SITUASI damai bukan berarti membuat anggaran belanja negara bisa lebih longgar dialokasikan bagi pembangunan ekonomi atau program peningkatan kesejahteraan rakyat, buktinya uji coba rudal tidak pernah jeda dilakukan oleh sejumlah negara.
Korea Utara, Sabtu (24/8) dilaporkan meluncurkan uji coba rudal balistik yang ketujuh kali pasca pertemuan presidennya, Kim Jong Un dengan Presiden Amerika Serikat Donald Trump di Zona Bebas Militer (DMZ) korsel dan Korut, Panmunjom, Juni lalu.

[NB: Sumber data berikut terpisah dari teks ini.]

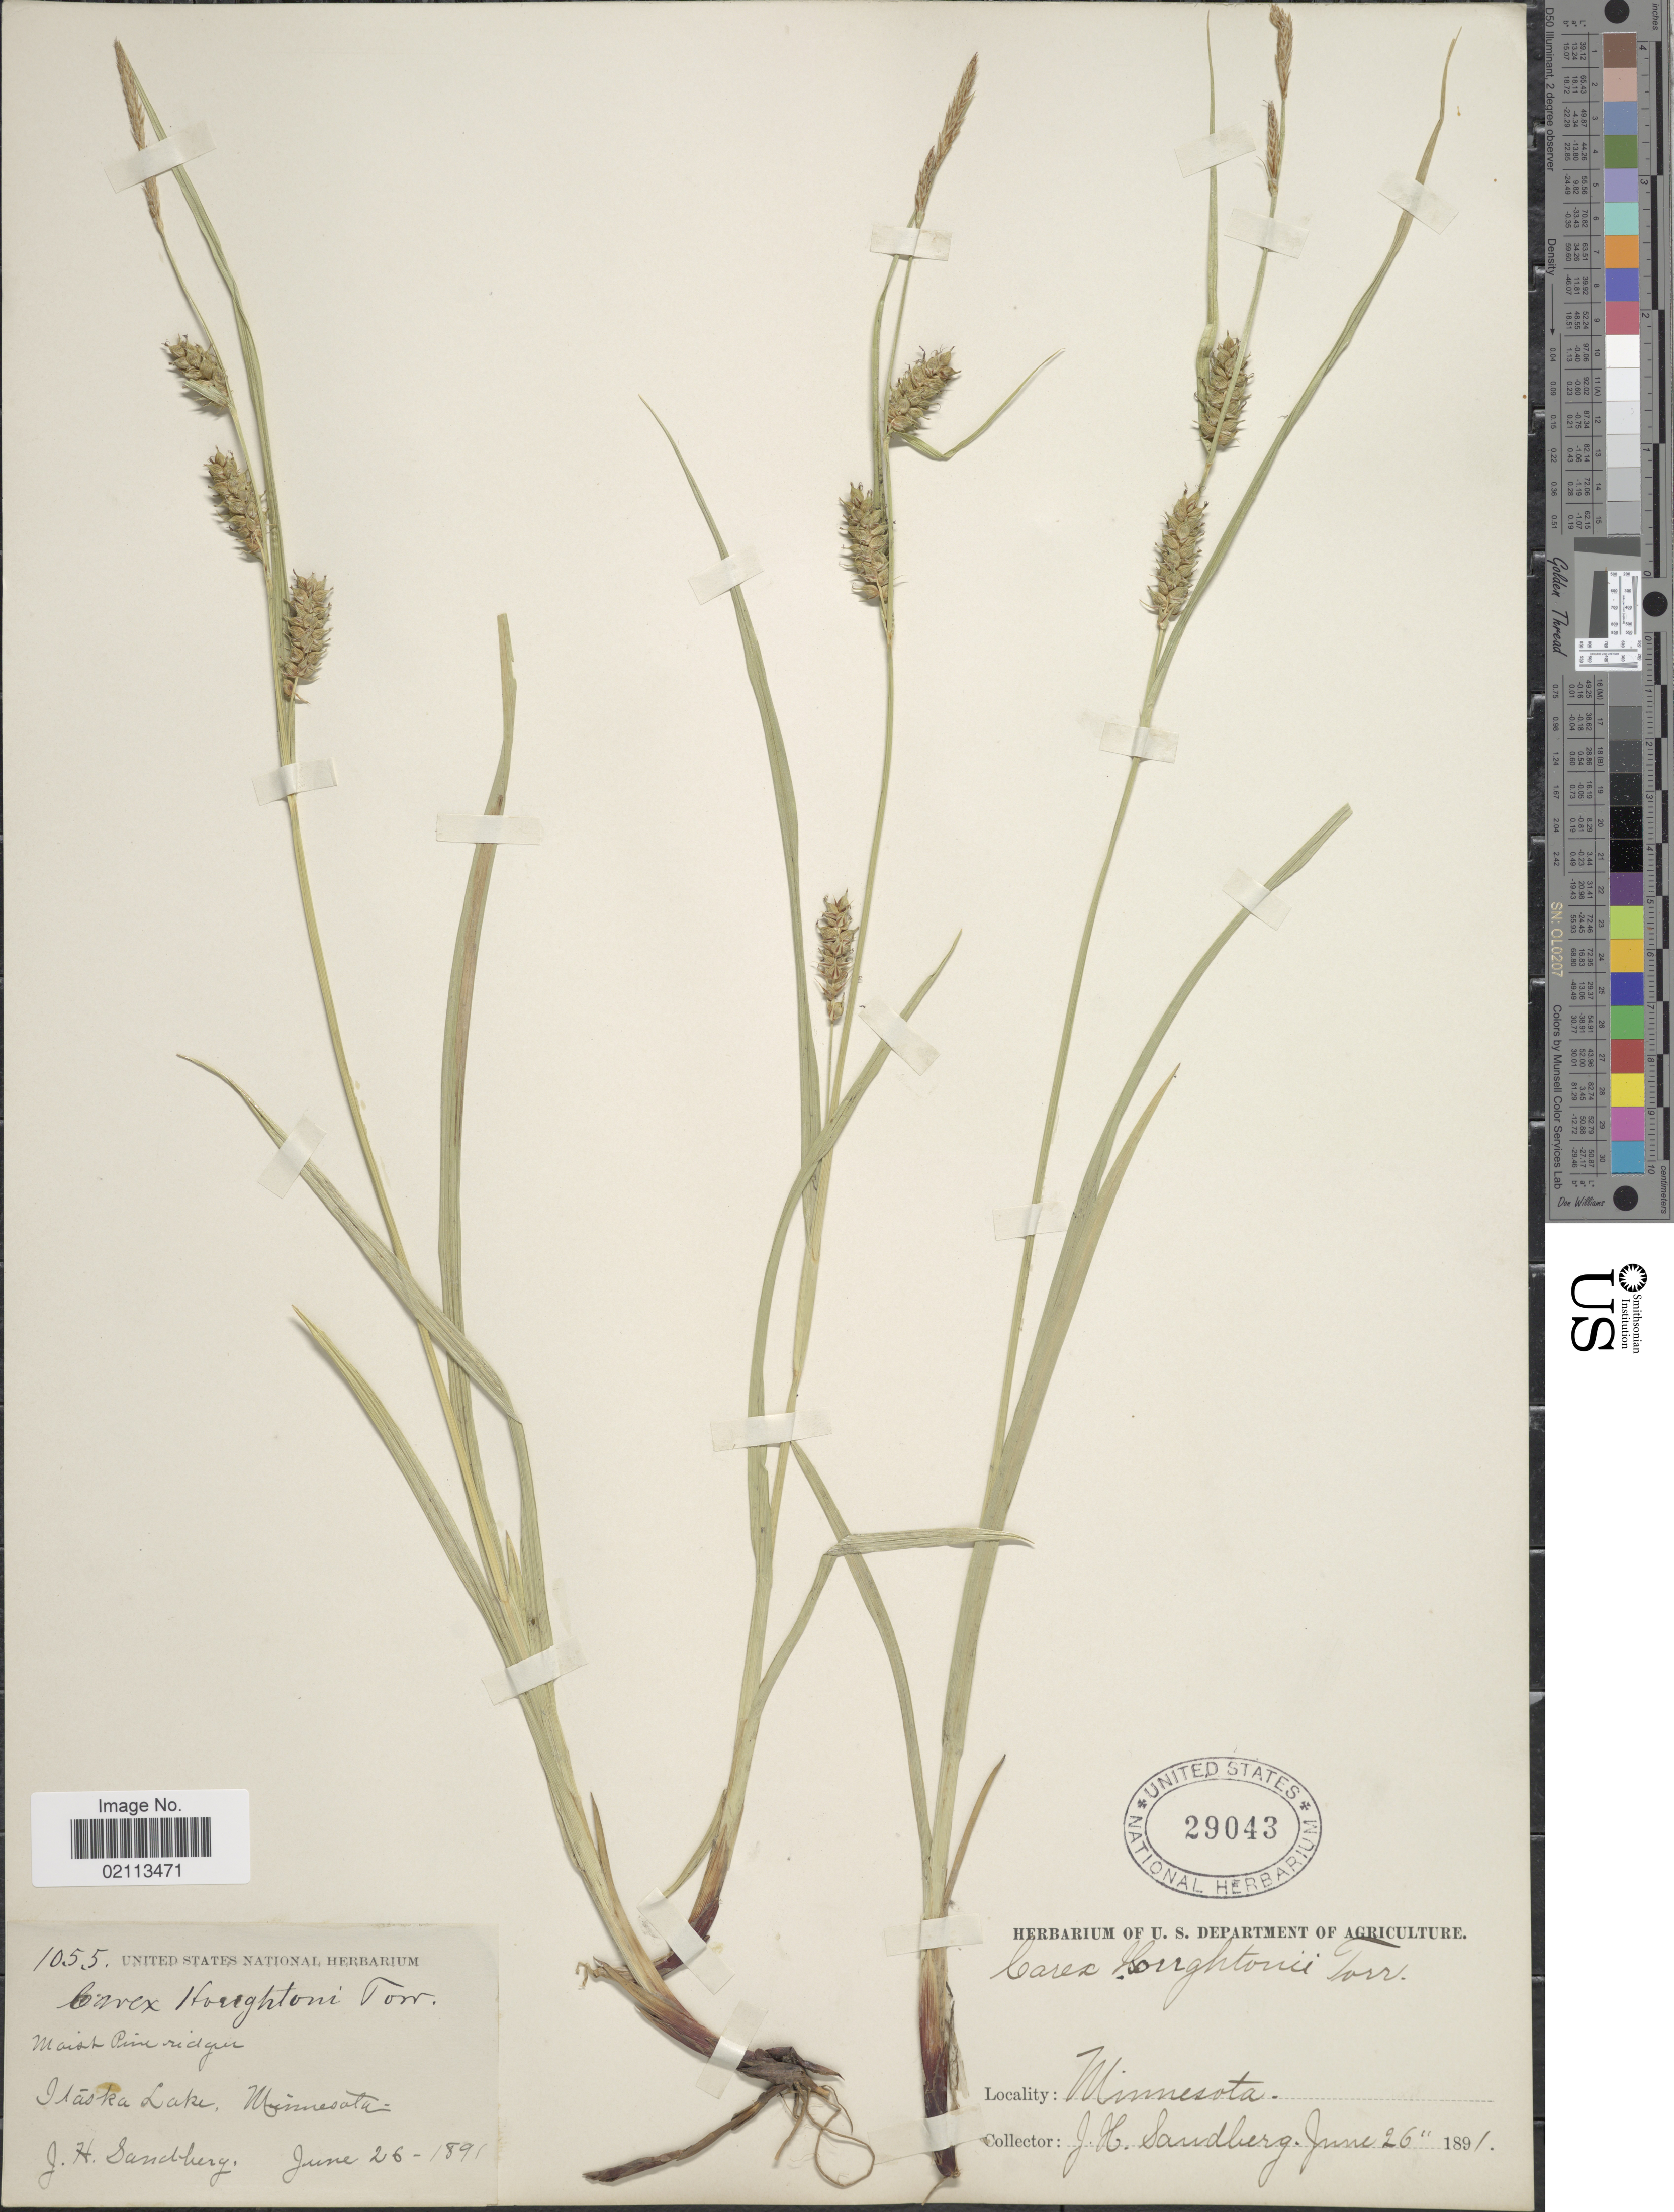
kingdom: Plantae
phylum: Tracheophyta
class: Liliopsida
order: Poales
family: Cyperaceae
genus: Carex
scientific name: Carex houghtoniana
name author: Torr. ex Dewey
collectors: J. H. Sandberg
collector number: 1055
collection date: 1891-06-26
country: United States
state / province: Minnesota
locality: Moist Pine ridges, Itaska Lake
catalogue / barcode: US 29043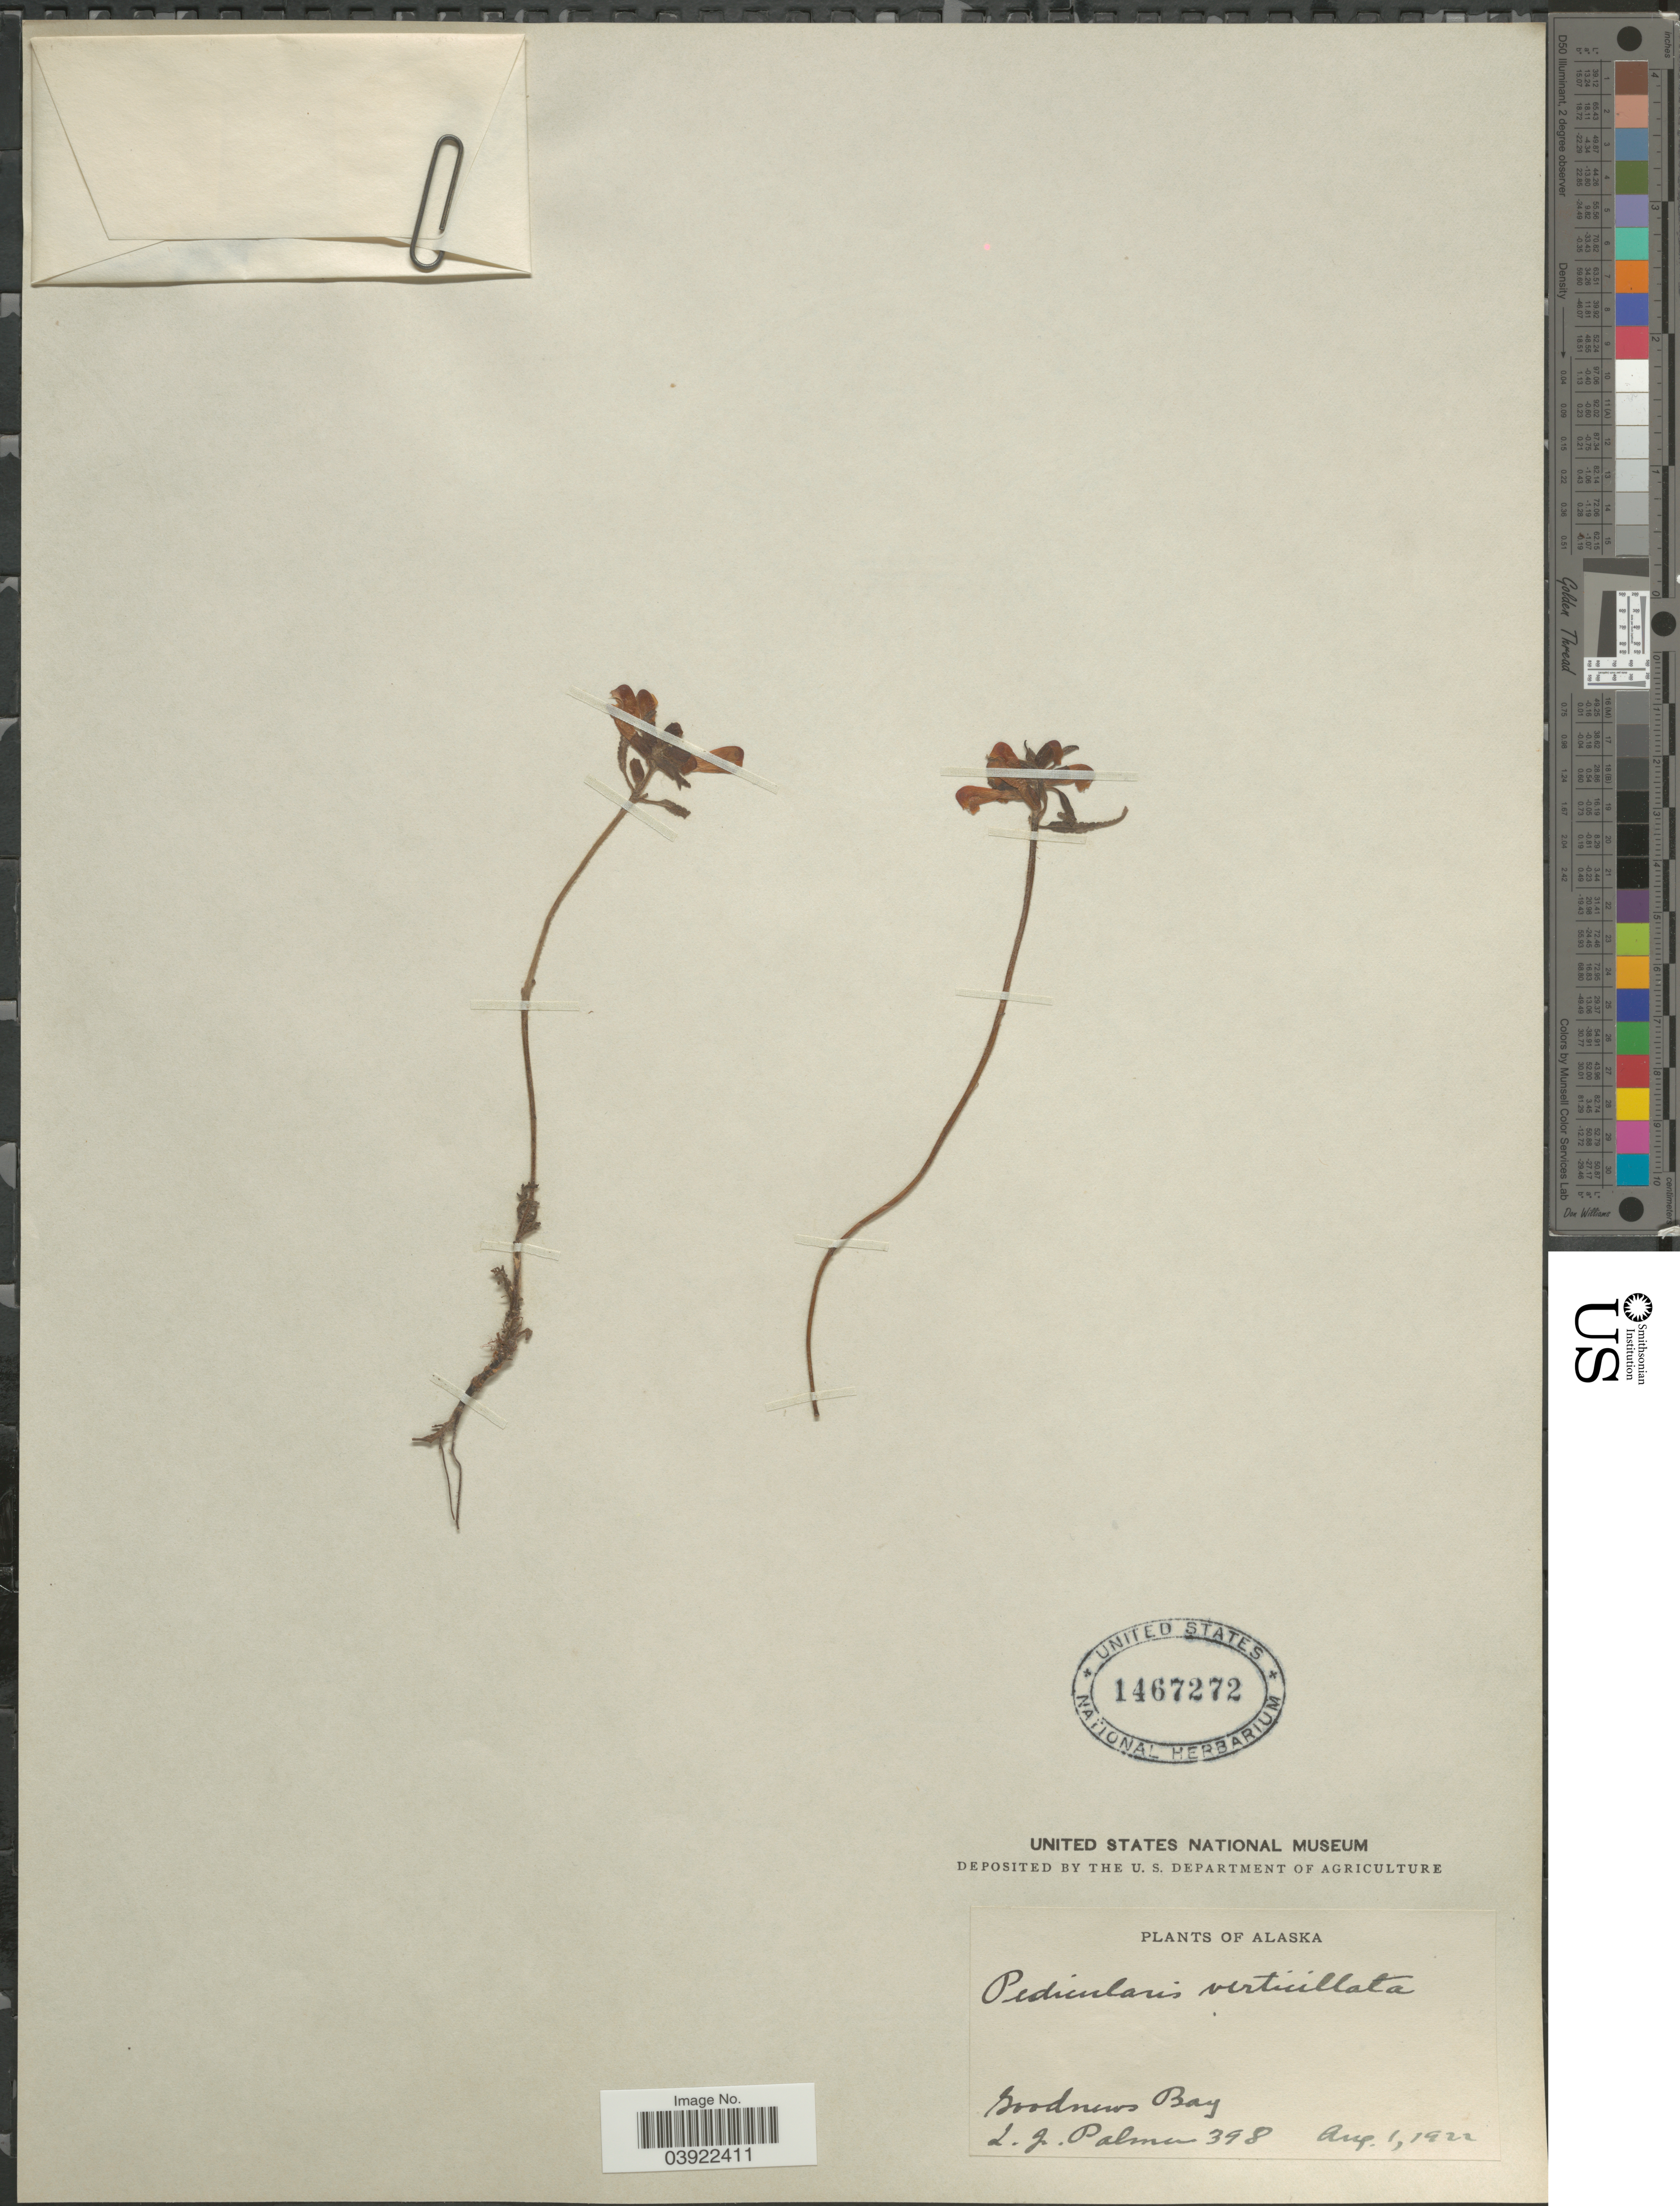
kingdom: Plantae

UJi coba rudal itu tentu bakal menghambat program denuklirisasi yang dirembuk pada pertemuan kedua pemimpin di Hanoi, Februari lalu saat keduanya sepakat melanjutkan negosiasi ke soal-soal yang lebih teknis.
Sumber militer Korsel menyebutkan, dua rudal balistik yang diluncurkan dari situs rudal di Provinsi Hamgyong Selatan, Korut Sabtu pagi melayang sejauh 380 Km pada ketinggian 90 Km atau titik tertinggi diantara sembilan rudal yang diluncurkan selama 2019.
Walau Menhan Jepang menganggap kedua rudal yang tercebur di Laut Jepang itu tidak mengancam negerinya, protes keras tetap dilayangkan ke Pyongyang, sementara nelayan negeri matahari terbit itu dilarang mendekati lokasi jatuhnya rudal.
Dewan Keamanan Nasional Korsel melontarkan keprihatinannya atas peluncuran rudal tersebut dan meminta Korut menghentikan aksi yang bisa memicu ketegangan militer.
Trump Anggap Enteng
Sementara Presiden Trump menganggap enteng aksi Korut dengan mengatakan bahwa Presiden Kim berterus terang padanya terkait rencana ujicoba rudal-rudal jarak dekat yang memang tidak dibatasi (berbeda dengan Traktat Kesepakatan Nuklir Jarak Menengah – INF antara AS dan Rusia, sebelumnya Uni Soviet-red)
Sebaliknya Menlu Korut Ri Yong Ho mengingatkan, negaranya akan menjadi ancaman utama terhadap AS jika negara Paman Sam itu tidak menghentikan sanksi ekonominya yang dikenakan terhadap Korut.
Di tempat terpisah, Panglima Garda Revolusi Iran Mayjen Hosein Salami kepada Kantor Berita Taslim, Sabtu (24/8) mengatakan, negaranya baru saja melakukan uji coba rudal, namun tanpa merincinya lebih jauh.
Menurut cacatan, walau terkena sanksi embargo bertahun-tahun dari AS, Iran atas bantuan Rusia, China dan Korut, terus mengembangkan sendiri peralatan militernya termasuk rudal-rudal balistik.
Paling tidak ada tiga jenis rudal balistik Iran berjarak jangkau 1.000 Km yakni Dezful dan Shahab-3, bahkan Haveyzeh menjangkau 1.350 Km.
Iran juga mengembangkan sistem rudal pertahanan udara BAVAR-373 berjangkauan 200 Km atau setara dengan S-300 buatan Rusia, juga tank tempur utama Karrar, modifikasi tank T-72 Rusia.
Sementara itu Kemhan Rusia melaporkan, pihaknya Sabtu lalu juga melakukan uji coba rudal balistik RSM-54 Sineva berbahan bakar cair dan RSM-56 Bulava berbahan bakar padat yang diluncurkan dari dua kapal selam dari Laut Barentz.
Di tengah kemitraan dan globalisasi di era now ternyata lomba senjata pembunuh massal masih terus berlangsung.
“Si Vis Pacem Para Bellum”. Yang ingin damai harus siap berperang!